Interdependence of Contributing Factors Governing Dead-End Fouling of Nanofiltration Membranes

Abstract

Cake-enhanced concentration polarization (CECP) has been ascribed as the main cause of flux decline in dead-end filtration. An unfamiliar approach was used to investigate the role of CECP effects in the fouling of a nanofiltration membrane (NF-270) that poorly reject salts. Membrane–foulant affinity interaction energies were calculated from measured contact angles of foulants and membrane coupons based on the van der Waals/acid–base approach, and linked to resistance due to adsorption (Ra). In addition, other fouling mechanisms and resistance parameters were investigated using model organic and colloidal foulants. After selection, the foulants and membranes were characterized for various properties, and fouling experiments were conducted under controlled conditions.

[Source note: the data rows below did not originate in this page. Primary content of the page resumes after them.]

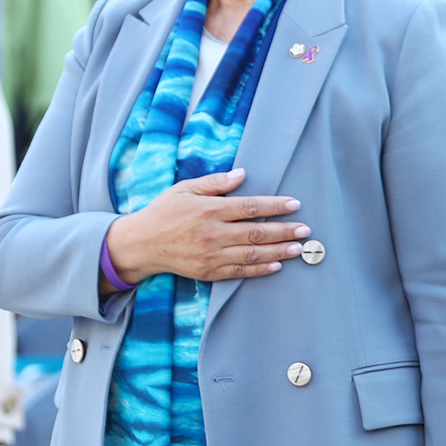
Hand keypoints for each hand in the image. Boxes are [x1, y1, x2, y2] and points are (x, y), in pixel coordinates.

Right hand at [104, 168, 306, 287]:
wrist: (140, 244)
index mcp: (209, 210)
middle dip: (285, 231)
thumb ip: (215, 182)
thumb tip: (242, 174)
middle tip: (305, 230)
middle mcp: (213, 234)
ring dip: (279, 251)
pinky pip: (239, 271)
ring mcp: (211, 255)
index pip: (250, 207)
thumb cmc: (163, 212)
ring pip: (252, 254)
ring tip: (298, 248)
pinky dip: (260, 269)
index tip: (294, 204)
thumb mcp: (185, 189)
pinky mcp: (208, 271)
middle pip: (256, 232)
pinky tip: (276, 265)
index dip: (275, 206)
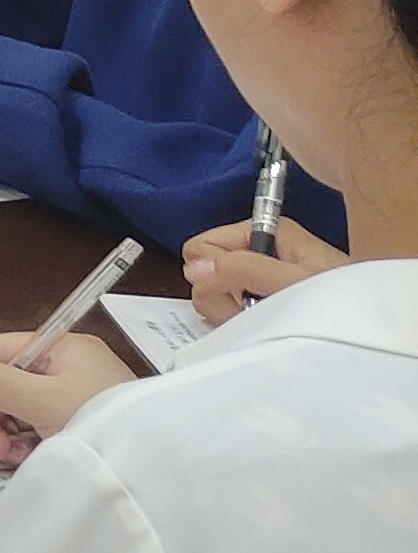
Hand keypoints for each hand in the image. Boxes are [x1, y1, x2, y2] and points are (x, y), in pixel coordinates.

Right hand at [0, 326, 141, 468]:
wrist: (158, 470)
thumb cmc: (101, 421)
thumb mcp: (35, 399)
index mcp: (60, 348)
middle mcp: (66, 369)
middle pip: (1, 383)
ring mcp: (72, 400)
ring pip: (14, 411)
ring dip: (2, 433)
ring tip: (9, 454)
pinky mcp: (76, 428)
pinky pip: (33, 431)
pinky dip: (22, 445)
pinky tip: (26, 458)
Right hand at [184, 212, 352, 322]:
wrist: (359, 320)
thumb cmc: (338, 297)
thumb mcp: (292, 281)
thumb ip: (244, 270)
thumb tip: (195, 267)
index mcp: (262, 232)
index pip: (201, 245)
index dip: (214, 271)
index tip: (241, 288)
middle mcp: (253, 249)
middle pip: (200, 270)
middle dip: (222, 295)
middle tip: (254, 305)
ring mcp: (251, 275)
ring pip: (207, 292)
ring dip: (229, 310)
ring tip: (261, 314)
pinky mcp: (250, 297)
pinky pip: (222, 308)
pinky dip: (235, 318)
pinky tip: (260, 320)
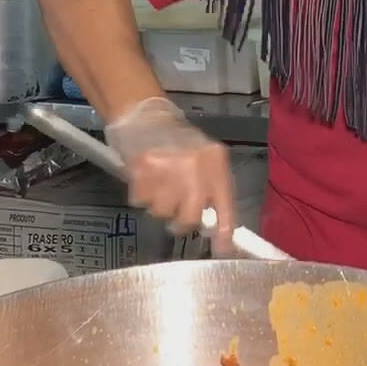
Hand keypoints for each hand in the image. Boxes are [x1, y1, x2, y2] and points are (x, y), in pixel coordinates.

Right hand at [105, 96, 234, 252]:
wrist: (146, 115)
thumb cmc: (178, 141)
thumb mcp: (205, 158)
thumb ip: (213, 188)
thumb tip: (217, 226)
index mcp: (215, 163)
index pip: (225, 206)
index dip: (224, 232)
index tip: (223, 250)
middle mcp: (195, 167)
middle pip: (190, 217)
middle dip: (181, 221)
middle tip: (176, 210)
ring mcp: (168, 169)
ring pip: (163, 212)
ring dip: (159, 204)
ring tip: (158, 183)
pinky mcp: (142, 170)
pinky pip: (141, 201)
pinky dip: (141, 194)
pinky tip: (145, 177)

The fouled membranes were further characterized to gain more understanding of the fouling layer properties and flux decline mechanisms. Sodium alginate and latex greatly reduced membrane permeate flux as the flux declined by 86% and 59%, respectively, while there was minor flux decline when aluminum oxide was used as model foulant (<15% flux decline). More flux decline was noted when fouling was conducted with a combination of organic and colloidal foulants. Contrary to other studies, the addition of calcium did not seem to influence individual and combined fouling trends. Foulants adsorbed more on the membrane surface as the membrane–foulant affinity interactions became more attractive and pore blocking by the foulants was not important for these experiments. Hydraulic resistance due to cake formation (Rc) had a higher contributing effect on flux decline, while CECP effects were not substantial.